▸ **WRITTEN TASK**:
Report how many lines of the records below include the word "approvazione". Give nothing but the number.

Saved data entries
---*---
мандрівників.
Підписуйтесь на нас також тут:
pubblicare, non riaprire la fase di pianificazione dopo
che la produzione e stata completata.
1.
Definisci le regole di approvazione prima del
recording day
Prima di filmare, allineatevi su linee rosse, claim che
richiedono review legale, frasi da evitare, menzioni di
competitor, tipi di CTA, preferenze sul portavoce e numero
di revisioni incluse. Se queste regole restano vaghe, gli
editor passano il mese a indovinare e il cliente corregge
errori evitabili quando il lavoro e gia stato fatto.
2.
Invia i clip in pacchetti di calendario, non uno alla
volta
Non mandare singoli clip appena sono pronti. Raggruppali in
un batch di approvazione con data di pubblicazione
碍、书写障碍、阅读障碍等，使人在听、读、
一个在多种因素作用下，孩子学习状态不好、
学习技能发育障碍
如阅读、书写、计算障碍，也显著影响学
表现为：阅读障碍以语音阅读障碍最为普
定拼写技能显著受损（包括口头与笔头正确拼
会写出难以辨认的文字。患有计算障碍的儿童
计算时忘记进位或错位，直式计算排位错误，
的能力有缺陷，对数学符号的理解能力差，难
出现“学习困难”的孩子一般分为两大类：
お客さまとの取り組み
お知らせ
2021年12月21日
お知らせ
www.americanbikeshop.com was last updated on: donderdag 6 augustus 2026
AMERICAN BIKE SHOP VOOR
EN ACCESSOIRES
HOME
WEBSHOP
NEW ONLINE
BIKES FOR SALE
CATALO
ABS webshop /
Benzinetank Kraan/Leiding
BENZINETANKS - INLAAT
---*---
▸ **OUTPUT OF THE EXERCISE**:
2